Therefore, a rough position and inclination can be visually confirmed over the entire length of the conductor tip 201a inside the crimping portion 30.
Since the aluminum core wire 201s has a density lower than that of the copper forming the crimping portion 30, the X-ray passes through the aluminum core wire 201s when irradiated with X-rays having a wavelength that passes through the crimping portion 30.

  Furthermore, since only one of the core wires constituting the conductor 201 is an X-ray non-transparent core wire 51f made of a lead alloy and the other core wire 201 is formed of an aluminum core wire 201s, X-ray irradiation is performed as described above. In the process and the display process, in addition to being able to display the crimping shape inside the crimping part 30, it is lighter than when all the core wires constituting the conductor 201 are formed by the X-ray non-transparent core wire 51f. Can be achieved.

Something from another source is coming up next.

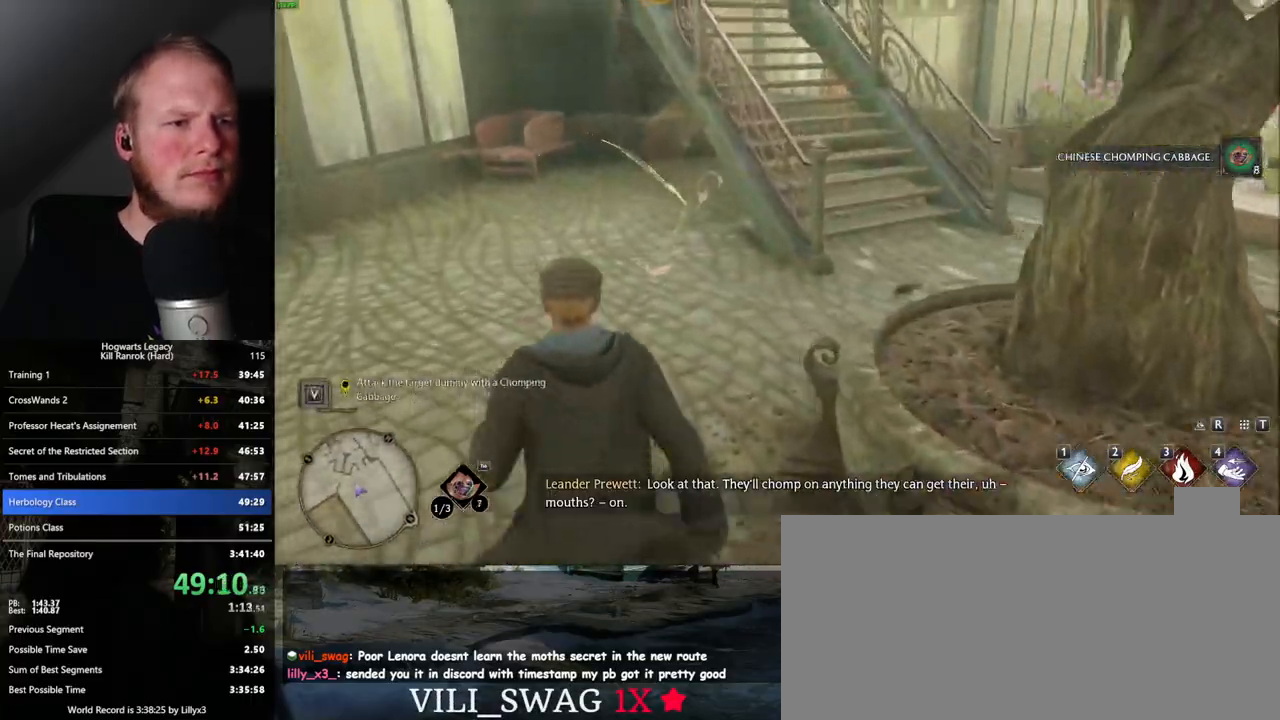
{"keys": ["d", "w"], "mouse": [], "events": [[50, "d", "down"]]}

  However, the electric wire 1Pd with a crimp terminal is made of a lead alloy like the conductor 201 in the electric wire 1Pd with the crimp terminal of the fifth embodiment, except that all of the plurality of core wires constituting the conductor 201 are formed by the aluminum core wire 201s. Any configuration including at least one X-ray non-transparent core wire 51f may be used.

(Sixth embodiment)
FIG. 11 is an explanatory view of the covered electric wire 200Pe provided to the electric wire 1Pe with crimp terminal according to the sixth embodiment. Specifically, FIG. 11 is a cross-sectional view orthogonal to the enlarged longitudinal direction of the covered electric wire 200Pe according to the sixth embodiment. Indicates.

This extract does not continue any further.